Iowa City, UI issue joint statement on use of tear gas on protesters
IOWA CITY, Iowa (KCRG) - Iowa City and the University of Iowa acknowledged shortcomings in preparations for protests that ended with law enforcement firing tear gas on protesters Wednesday night.
The mostly peaceful protest Wednesday climaxed at the Dubuque Street ramp onto Interstate 80. Law enforcement set up a line to block protesters from getting onto the interstate and ultimately fired tear gas into the crowd when the protest kept marching forward.
“We deeply regret what transpired Wednesday night with the use of gas and flash bang devices and acknowledge that with better preparations and time we could safely accommodate Interstate 80 access to those that were demonstrating for change in honor of Mr.

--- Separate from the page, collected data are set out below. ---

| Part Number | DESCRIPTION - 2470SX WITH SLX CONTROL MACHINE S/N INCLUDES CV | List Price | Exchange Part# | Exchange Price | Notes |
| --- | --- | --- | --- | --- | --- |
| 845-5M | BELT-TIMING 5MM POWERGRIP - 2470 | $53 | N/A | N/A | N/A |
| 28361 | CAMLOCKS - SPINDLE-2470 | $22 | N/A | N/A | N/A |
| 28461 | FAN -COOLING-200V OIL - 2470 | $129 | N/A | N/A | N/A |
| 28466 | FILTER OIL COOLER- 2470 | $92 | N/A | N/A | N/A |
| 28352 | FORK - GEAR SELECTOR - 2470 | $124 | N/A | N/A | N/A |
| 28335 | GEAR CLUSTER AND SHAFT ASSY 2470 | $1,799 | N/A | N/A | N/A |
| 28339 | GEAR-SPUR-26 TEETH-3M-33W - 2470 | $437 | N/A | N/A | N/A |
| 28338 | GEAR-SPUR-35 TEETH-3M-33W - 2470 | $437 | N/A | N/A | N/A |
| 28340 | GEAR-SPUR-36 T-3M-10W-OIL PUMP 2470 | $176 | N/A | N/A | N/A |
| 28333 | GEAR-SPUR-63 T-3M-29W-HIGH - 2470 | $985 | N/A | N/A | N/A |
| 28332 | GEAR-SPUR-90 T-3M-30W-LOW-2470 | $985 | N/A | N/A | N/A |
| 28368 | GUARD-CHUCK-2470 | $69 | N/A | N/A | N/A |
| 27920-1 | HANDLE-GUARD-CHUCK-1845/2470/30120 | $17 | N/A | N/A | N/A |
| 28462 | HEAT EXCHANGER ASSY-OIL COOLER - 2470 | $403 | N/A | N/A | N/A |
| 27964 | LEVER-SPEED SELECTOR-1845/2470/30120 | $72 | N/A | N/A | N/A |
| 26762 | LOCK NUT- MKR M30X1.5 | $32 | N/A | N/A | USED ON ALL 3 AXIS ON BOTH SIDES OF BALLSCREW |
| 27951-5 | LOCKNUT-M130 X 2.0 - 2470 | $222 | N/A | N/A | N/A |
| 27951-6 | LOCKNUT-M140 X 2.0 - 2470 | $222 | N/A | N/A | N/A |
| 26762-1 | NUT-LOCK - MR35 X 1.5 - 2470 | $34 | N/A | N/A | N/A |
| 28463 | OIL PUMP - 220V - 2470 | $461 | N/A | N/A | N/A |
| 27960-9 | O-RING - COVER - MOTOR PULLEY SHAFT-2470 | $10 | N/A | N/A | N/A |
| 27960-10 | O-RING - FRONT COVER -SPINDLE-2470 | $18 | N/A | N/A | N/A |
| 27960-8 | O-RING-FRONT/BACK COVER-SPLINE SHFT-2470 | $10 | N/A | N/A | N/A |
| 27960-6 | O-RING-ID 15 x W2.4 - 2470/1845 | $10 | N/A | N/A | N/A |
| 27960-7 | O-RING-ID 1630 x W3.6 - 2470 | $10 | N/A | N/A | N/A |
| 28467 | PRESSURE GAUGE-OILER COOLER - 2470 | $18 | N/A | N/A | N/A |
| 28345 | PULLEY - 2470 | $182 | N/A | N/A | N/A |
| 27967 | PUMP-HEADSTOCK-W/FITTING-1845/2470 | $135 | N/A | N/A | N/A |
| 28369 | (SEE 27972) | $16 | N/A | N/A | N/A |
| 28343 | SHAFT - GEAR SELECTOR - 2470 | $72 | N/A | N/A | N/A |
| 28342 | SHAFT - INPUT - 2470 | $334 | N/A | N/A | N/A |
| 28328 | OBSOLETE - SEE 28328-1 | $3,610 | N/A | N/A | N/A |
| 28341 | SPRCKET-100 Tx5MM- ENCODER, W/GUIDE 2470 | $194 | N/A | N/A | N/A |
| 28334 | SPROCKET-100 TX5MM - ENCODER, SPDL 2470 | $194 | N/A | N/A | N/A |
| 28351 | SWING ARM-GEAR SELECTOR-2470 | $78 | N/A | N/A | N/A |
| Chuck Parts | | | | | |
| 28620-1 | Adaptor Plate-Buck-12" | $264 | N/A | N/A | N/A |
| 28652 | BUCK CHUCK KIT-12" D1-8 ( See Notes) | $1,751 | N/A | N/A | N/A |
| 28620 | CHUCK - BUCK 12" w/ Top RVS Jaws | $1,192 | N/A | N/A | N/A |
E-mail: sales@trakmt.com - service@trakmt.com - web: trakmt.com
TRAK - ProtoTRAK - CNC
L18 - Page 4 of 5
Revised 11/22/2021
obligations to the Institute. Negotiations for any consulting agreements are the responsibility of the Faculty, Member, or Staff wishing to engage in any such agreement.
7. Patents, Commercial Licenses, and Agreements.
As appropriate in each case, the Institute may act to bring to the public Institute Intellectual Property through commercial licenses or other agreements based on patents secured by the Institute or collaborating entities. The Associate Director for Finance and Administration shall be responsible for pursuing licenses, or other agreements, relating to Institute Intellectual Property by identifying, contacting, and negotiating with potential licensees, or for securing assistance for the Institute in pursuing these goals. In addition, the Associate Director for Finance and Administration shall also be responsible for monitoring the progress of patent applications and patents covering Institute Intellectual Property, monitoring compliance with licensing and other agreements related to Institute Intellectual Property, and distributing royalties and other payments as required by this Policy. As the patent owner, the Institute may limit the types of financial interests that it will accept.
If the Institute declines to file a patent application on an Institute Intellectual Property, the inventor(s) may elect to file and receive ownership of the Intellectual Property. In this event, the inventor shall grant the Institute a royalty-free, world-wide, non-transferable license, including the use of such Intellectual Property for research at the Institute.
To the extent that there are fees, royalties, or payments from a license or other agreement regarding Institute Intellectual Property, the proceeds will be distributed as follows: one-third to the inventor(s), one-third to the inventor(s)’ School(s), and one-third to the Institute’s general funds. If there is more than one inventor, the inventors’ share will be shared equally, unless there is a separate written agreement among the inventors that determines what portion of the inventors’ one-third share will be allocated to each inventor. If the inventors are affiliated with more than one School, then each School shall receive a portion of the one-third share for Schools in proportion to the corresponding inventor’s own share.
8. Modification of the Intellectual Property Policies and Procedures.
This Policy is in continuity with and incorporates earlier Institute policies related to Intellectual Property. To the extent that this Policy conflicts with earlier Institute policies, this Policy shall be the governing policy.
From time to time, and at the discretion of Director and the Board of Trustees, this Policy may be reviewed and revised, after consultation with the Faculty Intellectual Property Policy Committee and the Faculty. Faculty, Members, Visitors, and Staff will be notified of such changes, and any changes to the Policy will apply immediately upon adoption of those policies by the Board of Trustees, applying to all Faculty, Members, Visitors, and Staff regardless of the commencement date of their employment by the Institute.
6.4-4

George Floyd,” the city and University of Iowa said in a joint statement Friday.
A similar protest march Thursday night ended differently, with law enforcement blocking off Interstate 80. State police told KCRG-TV9 there was an informal agreement for the protest to stay off of the interstate, but some protesters went onto the highway anyway. Law enforcement was there but made no effort to limit or contain protesters. State Troopers were not in riot gear Thursday. Eventually, protesters dispersed just before midnight without incident, though there were acts of vandalism and spraypainting in many areas along the protest march.
Before Thursday’s protest, Iowa City Mayor Bruce Teague pleaded for peace among the protests and vowed the city will review its police policies and other issues to address racial inequalities. Friday’s joint statement reiterated that pledge.
Here is the full statement:
The City of Iowa City and the University of Iowa are committed to serving and protecting our city and campus with care and compassion.
We deeply regret what transpired Wednesday night with the use of gas and flash bang devices and acknowledge that with better preparations and time we could safely accommodate Interstate 80 access to those that were demonstrating for change in honor of Mr. George Floyd. We are committed to working with all of our government and law enforcement partners to ensure the scenario from Wednesday night does not repeat itself.
More importantly, the City and the University are committed to an open and transparent review of Police Department policies.
As a starting point, Iowa City Mayor Bruce Teague has announced his commitment to President Barack Obama’s Police Use of Force Project, as well as a full review of the #8CantWait Project. A review of these campaigns will be initiated with a commitment to thorough public involvement.
The City’s Community Police Review Board will be charged with engaging the public and helping lead this effort to ensure such review is not unduly influenced by City management. Concerted effort will be made to work cooperatively with the University of Iowa Student Government throughout this review.
The men and women of the Iowa City Police Department and the University of Iowa Police Department, along with every single employee of the City of Iowa City and the students, faculty, and staff of the University stand ready to work cooperatively with our community. Racial injustice exists in many forms and we must listen to the voice of the community and act now.